Primus Ribbing: Claypool on how to be a goofball--- er, satireball
In the early and mid '90s, Les Claypool quickly became a major influence on an entire generation of bassists when his band hit it big on mainstream alt-rock radio. This was fairly unreasonable, actually, since Primus struck an unsettlingly bizarre balance between dark humor and scratchy fits of borderline-atonal funk-metal, seemingly fit for a deranged Tim Burton film. The band's breakthrough releases were called, respectively, Sailing the Seas of Cheese and Pork Soda, and both were remarkable hits when one factors in the considerable weirdo factor. Their best-known piece turned up in 1997, when they handed the producers of South Park a new lopsidedly jangling theme song–- still in use today. Given that Claypool prefers his humor both subversive and demented, that one makes a bit more sense.
The Hook: Do you ever feel like your humor gets in the way?
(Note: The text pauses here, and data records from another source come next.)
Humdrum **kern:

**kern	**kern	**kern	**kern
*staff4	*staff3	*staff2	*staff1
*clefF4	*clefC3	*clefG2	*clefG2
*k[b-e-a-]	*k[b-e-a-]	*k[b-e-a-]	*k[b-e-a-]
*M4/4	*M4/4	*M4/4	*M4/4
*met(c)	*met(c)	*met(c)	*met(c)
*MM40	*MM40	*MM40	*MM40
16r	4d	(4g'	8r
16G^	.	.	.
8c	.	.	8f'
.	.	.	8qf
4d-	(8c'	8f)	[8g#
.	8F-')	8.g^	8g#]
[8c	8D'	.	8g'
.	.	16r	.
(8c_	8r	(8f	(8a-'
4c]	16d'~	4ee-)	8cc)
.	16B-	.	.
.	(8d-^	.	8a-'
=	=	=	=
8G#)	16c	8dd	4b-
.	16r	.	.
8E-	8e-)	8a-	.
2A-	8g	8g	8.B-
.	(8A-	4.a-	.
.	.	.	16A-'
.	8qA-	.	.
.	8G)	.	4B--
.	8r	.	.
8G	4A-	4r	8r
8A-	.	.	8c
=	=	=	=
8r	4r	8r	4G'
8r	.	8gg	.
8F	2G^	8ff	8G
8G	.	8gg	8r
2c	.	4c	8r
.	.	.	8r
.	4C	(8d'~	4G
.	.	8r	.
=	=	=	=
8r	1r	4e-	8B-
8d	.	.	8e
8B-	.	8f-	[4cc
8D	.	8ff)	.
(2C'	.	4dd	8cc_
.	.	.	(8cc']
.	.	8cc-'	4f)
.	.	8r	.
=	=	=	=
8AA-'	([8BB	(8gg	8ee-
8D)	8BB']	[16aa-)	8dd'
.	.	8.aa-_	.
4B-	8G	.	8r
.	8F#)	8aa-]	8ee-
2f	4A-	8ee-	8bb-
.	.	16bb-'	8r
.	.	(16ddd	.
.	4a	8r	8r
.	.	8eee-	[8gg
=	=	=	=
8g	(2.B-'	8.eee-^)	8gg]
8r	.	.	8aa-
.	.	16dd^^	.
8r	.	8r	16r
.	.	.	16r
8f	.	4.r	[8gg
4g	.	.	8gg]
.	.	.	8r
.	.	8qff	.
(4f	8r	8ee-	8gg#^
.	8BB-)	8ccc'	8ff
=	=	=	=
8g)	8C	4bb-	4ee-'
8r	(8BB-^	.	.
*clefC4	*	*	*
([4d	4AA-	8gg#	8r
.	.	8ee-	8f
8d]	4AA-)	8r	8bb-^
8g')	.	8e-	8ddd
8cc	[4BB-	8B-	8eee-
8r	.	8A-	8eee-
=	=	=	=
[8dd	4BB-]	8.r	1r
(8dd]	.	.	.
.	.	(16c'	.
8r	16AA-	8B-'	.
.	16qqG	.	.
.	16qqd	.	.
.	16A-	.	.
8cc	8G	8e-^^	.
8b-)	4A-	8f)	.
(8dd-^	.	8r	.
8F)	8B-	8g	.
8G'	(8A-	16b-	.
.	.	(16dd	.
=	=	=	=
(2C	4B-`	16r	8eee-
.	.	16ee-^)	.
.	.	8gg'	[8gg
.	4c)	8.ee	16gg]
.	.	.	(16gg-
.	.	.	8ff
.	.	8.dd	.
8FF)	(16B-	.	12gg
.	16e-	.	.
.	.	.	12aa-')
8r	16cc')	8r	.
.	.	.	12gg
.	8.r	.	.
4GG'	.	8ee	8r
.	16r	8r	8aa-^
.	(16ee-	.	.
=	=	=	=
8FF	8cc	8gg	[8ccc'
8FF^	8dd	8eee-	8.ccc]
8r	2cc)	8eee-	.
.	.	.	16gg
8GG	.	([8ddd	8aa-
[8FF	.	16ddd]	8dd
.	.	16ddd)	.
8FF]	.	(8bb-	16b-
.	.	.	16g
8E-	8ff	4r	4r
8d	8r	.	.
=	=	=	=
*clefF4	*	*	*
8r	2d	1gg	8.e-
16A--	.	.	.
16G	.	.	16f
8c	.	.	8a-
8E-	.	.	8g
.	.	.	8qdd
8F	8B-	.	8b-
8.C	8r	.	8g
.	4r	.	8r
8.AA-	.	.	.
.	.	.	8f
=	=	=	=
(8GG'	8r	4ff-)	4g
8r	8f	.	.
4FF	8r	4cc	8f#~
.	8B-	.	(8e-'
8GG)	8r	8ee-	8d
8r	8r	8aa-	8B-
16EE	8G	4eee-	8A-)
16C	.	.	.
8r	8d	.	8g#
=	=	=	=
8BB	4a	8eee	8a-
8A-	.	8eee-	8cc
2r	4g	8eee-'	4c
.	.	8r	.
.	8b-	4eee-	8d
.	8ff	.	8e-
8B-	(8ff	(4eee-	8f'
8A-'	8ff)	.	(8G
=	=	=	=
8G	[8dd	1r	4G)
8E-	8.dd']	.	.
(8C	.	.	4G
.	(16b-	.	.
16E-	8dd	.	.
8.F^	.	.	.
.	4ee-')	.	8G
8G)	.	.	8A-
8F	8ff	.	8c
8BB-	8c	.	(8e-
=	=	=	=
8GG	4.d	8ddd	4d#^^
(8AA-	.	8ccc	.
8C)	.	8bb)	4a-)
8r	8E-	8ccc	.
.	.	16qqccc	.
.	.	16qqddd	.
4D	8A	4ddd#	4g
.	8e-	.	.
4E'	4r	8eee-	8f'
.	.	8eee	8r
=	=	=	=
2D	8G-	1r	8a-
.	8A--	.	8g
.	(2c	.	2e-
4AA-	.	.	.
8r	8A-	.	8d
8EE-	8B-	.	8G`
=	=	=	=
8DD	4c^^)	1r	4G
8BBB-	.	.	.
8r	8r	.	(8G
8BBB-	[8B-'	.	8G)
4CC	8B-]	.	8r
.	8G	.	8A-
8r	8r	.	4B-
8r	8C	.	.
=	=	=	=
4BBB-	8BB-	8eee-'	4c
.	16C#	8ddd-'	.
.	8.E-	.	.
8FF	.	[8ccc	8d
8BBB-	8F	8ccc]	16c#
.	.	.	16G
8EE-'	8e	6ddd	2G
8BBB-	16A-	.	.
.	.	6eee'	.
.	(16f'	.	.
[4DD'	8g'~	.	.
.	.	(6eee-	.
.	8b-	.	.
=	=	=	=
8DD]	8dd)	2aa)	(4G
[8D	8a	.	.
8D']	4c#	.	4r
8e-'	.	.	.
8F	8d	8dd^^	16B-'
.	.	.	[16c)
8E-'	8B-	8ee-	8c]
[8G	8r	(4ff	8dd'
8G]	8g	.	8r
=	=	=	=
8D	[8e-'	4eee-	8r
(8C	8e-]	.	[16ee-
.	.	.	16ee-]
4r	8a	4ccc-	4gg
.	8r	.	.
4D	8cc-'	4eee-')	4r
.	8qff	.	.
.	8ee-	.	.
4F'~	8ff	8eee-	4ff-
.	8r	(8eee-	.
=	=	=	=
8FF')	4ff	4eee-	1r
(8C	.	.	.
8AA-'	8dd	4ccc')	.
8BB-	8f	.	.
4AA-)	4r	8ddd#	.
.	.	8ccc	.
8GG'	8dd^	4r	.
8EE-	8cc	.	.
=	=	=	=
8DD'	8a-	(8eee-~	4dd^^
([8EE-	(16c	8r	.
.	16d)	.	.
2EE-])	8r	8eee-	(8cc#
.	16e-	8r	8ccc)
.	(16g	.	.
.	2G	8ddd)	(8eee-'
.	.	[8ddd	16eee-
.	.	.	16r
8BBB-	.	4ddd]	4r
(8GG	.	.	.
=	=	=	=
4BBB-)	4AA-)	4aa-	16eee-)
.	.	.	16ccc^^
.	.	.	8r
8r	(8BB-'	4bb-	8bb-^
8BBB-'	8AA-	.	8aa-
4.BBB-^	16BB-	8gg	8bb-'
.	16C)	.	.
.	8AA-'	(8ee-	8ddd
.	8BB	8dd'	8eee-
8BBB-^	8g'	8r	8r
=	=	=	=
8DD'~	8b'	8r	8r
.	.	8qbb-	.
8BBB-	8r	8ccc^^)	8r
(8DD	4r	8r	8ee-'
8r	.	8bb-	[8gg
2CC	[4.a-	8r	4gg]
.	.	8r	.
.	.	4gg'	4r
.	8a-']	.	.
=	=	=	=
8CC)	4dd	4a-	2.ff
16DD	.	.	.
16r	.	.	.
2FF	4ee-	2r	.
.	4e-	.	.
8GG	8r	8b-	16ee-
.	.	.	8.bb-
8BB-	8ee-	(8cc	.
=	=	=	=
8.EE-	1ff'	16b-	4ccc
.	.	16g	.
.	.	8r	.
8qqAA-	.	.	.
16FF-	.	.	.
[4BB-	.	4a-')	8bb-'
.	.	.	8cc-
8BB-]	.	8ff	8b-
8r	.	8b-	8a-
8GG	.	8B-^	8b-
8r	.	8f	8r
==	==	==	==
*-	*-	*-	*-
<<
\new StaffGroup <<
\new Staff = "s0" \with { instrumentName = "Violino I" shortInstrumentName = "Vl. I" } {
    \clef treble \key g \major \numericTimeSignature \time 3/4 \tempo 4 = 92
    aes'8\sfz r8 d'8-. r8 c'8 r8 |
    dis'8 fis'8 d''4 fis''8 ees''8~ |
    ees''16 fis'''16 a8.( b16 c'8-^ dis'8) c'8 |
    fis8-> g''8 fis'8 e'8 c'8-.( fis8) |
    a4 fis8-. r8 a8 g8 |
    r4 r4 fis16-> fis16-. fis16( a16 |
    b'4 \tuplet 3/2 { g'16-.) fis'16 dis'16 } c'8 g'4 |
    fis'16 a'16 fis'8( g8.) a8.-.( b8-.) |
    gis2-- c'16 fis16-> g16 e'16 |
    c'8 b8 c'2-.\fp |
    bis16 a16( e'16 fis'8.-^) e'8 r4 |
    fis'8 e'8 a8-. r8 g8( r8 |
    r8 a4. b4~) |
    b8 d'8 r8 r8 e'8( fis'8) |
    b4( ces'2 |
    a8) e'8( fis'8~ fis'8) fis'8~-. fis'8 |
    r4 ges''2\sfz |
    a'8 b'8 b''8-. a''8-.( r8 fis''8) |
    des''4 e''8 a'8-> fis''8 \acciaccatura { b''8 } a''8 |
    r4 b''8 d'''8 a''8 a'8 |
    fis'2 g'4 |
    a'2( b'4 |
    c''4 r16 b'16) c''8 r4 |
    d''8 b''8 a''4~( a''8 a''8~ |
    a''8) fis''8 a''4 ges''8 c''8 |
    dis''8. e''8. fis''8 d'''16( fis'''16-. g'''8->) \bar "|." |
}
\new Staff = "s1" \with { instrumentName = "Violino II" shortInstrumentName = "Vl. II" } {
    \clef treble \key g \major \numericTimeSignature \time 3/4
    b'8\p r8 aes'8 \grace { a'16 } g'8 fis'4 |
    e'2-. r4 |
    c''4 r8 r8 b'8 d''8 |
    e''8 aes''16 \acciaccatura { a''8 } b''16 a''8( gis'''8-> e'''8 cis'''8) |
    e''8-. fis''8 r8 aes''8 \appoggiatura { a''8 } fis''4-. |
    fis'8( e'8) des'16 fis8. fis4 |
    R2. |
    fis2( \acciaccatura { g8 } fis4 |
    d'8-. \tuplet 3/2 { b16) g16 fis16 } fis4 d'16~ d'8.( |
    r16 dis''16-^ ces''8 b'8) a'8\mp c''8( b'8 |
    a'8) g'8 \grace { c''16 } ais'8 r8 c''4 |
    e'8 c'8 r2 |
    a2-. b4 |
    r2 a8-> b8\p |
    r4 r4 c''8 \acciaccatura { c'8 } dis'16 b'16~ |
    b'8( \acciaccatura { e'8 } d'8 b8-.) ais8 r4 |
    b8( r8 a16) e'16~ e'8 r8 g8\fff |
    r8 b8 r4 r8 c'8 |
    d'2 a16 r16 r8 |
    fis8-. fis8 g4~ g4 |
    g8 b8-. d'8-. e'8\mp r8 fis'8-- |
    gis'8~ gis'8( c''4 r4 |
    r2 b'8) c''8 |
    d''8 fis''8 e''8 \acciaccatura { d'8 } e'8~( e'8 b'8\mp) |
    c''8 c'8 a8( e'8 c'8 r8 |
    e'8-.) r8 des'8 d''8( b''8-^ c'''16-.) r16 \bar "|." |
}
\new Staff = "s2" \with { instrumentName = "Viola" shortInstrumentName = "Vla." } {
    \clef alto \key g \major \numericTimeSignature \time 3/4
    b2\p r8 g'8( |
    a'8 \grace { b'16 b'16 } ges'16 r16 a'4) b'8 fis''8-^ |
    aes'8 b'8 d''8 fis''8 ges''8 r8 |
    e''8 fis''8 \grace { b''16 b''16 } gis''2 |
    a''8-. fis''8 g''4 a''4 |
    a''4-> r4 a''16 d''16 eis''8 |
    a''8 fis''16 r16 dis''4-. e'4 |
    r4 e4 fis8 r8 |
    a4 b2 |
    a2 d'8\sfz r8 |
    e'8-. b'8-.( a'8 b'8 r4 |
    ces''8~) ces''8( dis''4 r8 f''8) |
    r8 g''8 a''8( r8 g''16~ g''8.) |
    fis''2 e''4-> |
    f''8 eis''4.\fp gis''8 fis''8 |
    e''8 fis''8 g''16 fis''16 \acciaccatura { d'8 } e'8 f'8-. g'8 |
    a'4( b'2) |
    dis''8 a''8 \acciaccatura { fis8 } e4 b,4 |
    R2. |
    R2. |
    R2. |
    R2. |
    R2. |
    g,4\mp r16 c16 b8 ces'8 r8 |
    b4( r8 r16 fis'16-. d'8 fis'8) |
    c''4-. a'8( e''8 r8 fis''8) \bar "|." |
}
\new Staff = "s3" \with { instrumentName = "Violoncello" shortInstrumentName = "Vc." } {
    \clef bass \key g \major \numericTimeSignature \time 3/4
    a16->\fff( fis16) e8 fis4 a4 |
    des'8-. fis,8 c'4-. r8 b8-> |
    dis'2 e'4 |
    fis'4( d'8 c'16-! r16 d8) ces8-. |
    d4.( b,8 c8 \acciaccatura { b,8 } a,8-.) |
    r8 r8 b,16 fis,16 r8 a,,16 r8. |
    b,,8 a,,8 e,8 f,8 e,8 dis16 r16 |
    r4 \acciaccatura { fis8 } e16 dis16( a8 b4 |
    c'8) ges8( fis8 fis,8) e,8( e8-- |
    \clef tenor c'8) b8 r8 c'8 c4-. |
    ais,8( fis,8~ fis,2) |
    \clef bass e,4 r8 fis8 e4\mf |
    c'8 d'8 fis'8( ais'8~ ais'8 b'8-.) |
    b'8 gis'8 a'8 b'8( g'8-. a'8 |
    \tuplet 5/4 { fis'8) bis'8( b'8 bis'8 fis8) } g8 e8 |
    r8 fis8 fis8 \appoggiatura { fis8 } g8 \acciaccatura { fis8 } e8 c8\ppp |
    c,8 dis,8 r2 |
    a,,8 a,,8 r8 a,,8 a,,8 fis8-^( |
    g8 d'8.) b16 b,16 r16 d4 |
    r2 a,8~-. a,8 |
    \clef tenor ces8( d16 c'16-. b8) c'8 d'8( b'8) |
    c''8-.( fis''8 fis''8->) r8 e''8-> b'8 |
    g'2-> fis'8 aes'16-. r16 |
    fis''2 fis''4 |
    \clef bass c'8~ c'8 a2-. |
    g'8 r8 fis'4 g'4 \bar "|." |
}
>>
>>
Les Claypool: It's a huge part of my life–- to laugh in the face of disaster. And if you look at Primus lyrics, there's a lot of demons in there from my past, different elements of my family and how they dealt with addiction and whatnot. I think one of the most powerful motivating elements throughout history in society has been satire.
The Hook: I said "humor," and you came back with "satire"–- an interesting distinction.
Les Claypool: I somewhat cringe when I hear the term "silly" or "wacky," because that's never been our intention. The first song I ever wrote for Primus is called "Too Many Puppies," and it's all about puppies as a metaphor for young soldiers fighting for our oil fields in the Middle East. There's an image in my head, there's a character I see, there's something that inspired me, a friend of mine that hung himself in his apartment many years ago for no apparent reason, or my uncle dying in the bathroom from doing speed his whole life. I would be uncomfortable in the Bob Dylan role, sitting there with an acoustic guitar spewing my philosophy on social and political elements in society.
The Hook: Should this band have been as successful as it was, or does Primus work better as an underground thing?
Les Claypool: We never expected to be on the radio, let alone MTV.
The Hook: And "South Park" reached many more people than proper Primus material.
Les Claypool: We did it because we thought it was clever and funny.
The Hook: So is Primus the South Park of the rock world, or is South Park the Primus of the cartoon world?
Les Claypool: We're more the Dudley Do-Rights of the rock world.
Primus performs at the Charlottesville Pavilion with Gogol Bordello on 8/1. $39, 7pm.